Rolf and I had another early start Tuesday morning to make it to UCLA for a 9am appointment with Rudy’s pulmonologist Dr. Pornchai Tirakitsoontorn. We were eager to talk with him and hear his thoughts about Rudy’s heart cath results. Like us, he is surprised by the lack of pulmonary progress which doesn’t leave him feeling very positive. The fact that there hasn’t been any change since January’s cath is not a good sign in his opinion. The lungs can regenerate and see rapid growth in the first two years of life…regeneration can happen up to age nine but at a much slower rate. He is not, however, without hope. He said he had patients in the past who, at age 3 or 4, all of a sudden saw pulmonary growth so he is not giving up hope for potential improvement for Rudy but there isn’t anything we can do to promote that growth. There isn’t a drug he isn’t already on or a lung treatment that will improve the issues of O2 sats and pulmonary pressures.
Since the Glenn is not an option at this time, he is recommending decannulation and would like to start the process of setting up a sleep study at either Chilren’s L.A. or Orange County to make sure Rudy can breathe without the trach overnight before we begin weaning him. Rudy’s ENT, Dr. Shapiro, will also need to weigh in and let us know if the scar tissue in his airway needs to be removed before or after the sleep study. Either way, it will need to be removed before we can wean him so his will be a slow process of decannulation.
After our appointment with Dr. Pornchai, we met with Dr. Rick over coffee (and a diet coke!). He reviewed the cath results and talked with Dr. Dan so he was up to date on the latest. As always, we appreciated his time and found it comforting to talk through the “big picture” with him. He couldn’t offer us any new alternatives or a “plan B” but he was reassuring. At one point I asked him “What do we do, Dr. Rick?” and his reply was “just what you’ve been doing!”. Rudy’s heart surgeon, Dr. Brian, met up with us in the hallway and confirmed that there is nothing surgically he can do for Rudy at this point but that he could put in another shunt if need be. So, we didn’t get news of options for Rudy but we were comforted to touch base with key members of his team. We just kept asking the same questions to everyone hoping someone would give us a different answer…but everyone is in agreement.
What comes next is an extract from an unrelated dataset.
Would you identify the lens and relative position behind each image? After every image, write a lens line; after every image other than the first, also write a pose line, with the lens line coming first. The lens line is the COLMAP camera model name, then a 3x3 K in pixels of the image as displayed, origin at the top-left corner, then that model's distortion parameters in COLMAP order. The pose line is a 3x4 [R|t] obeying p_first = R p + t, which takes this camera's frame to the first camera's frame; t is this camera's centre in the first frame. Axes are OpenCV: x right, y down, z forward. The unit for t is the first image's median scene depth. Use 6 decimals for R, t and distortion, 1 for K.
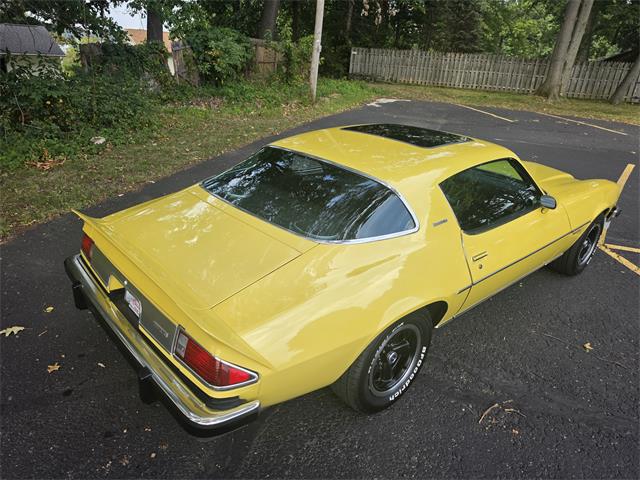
lens RADIAL K [[433.7, 0, 317.1], [0, 433.7, 241.0], [0, 0, 1]] dist [0.003832, -0.004436]
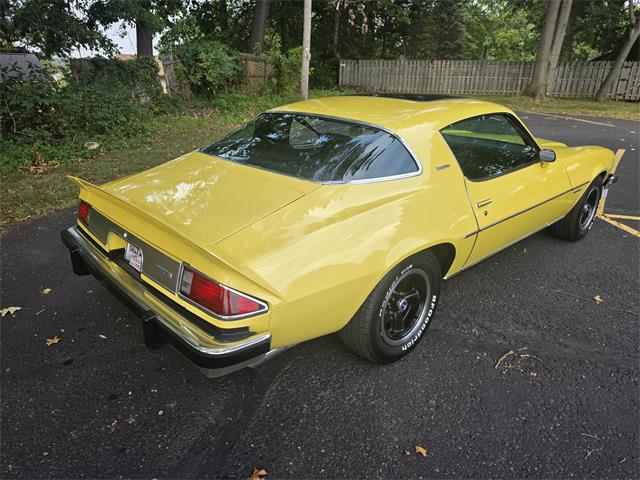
lens RADIAL K [[433.7, 0, 322.4], [0, 433.7, 239.1], [0, 0, 1]] dist [0.003832, -0.004436]
pose [[0.998539, -0.050979, 0.017901, -0.014222], [0.051652, 0.997889, -0.039368, 0.121208], [-0.015856, 0.040235, 0.999064, 0.017319]]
I met with Rudy’s SB Endocrinologist today and updated him. At one point he said to me sympathetically…”The heart surgery is no longer an option (That’s right) and you understand what this means (Yes, I do) Well, you are doing remarkably well. Rudy is strong and you continue with his palliative care”. When we talk about keeping it all in perspective, I think this is key to remember because nothing has really changed in Rudy’s condition or care. His treatment plan was never “curative care” – his has always been “palliative” (Medical or comfort care that reduces the severity of a disease or slows its progress rather than providing a cure). I guess “palliative” feels alot more secure and less threatening when there’s a plan in place (i.e. The Glenn procedure) but our goal with or without a plan remains the same…just like Dr. Rick said! We do all we can to keep him healthy, comfortable and happy. And whether we are waiting for that “touch of God” pulmonary healing, new medical advancements or letting go, the reality is God is in control of it all and we’re all in His hands.
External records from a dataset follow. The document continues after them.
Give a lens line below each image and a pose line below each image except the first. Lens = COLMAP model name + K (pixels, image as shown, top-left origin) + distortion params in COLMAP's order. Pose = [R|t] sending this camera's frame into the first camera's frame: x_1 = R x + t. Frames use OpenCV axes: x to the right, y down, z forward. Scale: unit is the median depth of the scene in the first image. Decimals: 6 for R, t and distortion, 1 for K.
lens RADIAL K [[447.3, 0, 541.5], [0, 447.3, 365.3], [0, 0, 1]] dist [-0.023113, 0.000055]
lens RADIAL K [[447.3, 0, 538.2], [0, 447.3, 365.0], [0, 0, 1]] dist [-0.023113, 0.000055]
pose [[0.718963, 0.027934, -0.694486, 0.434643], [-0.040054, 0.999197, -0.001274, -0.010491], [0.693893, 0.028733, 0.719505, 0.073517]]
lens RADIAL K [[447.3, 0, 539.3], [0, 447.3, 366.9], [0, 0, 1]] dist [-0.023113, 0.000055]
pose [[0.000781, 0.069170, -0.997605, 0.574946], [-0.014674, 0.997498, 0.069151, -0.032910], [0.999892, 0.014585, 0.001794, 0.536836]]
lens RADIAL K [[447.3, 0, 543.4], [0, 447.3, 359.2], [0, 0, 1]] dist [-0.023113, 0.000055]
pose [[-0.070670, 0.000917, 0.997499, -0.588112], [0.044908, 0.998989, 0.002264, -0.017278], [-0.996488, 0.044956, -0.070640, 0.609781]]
When we left yesterday, Dr. Rick walked us to the elevator, gave me a big hug and told me not to worry about Rudy…just love all the kids. It struck me as we were driving home just how good his advice is. When you are stripped of a plan of action, it’s real easy to get caught up in the disappointment and obsess over the lack of a plan…we need to resist this temptation and live life in the moment…loving our kids and believing wholeheartedly that we will navigate through this no matter what. Rolf and I both feel we need to face the harsh reality but do so with deep hope. Whatever will be WILL BE and we have no less control over what is to come than we did yesterday. My mind is adjusting but my heart is slow to follow…our hearts are breaking.
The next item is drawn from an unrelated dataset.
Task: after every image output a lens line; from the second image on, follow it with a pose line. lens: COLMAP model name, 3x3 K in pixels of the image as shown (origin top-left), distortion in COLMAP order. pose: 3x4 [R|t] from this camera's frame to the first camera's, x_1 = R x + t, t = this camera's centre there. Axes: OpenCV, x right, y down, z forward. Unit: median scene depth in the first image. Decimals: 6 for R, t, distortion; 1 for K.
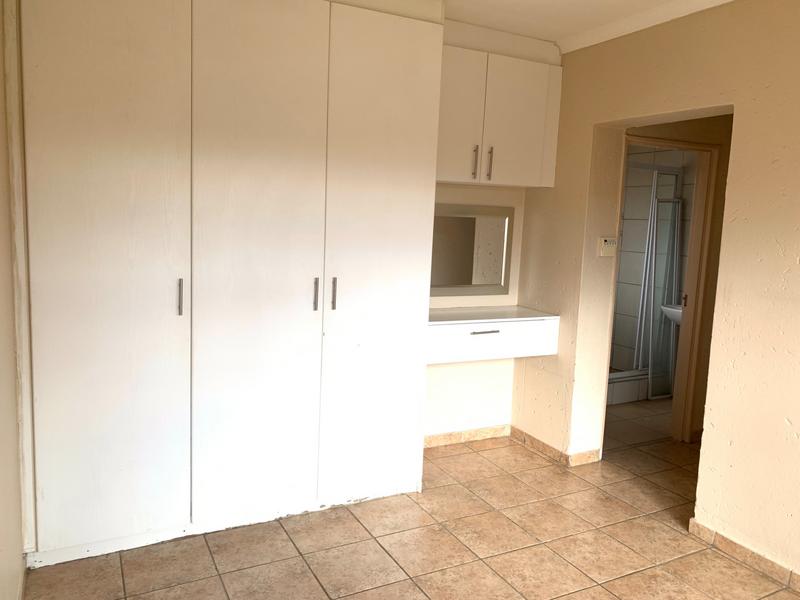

To add to the drama this week, Rudy has discovered how to pull off his oxygen mask and freely demonstrated this new skill throughout the day yesterday!! A little frustrating since we’re dealing with a two-year-old who suddenly has an ornery streak!! We certainly don’t need him sabotaging his own treatment at this point. It was a little frightening to wake up this morning and find he pulled the mask off during the night…we’re not sure how long he was without oxygen but he seemed ok today. When we wean him off the trach, he’ll need to get his oxygen through a nasal cannula…yeah, that will go over real well!!! Ok experienced heart moms…HELP! The crazy boy has and always will keep us on our toes…thank you for your continued prayers. Your prayer support is essential to us and we are grateful!!!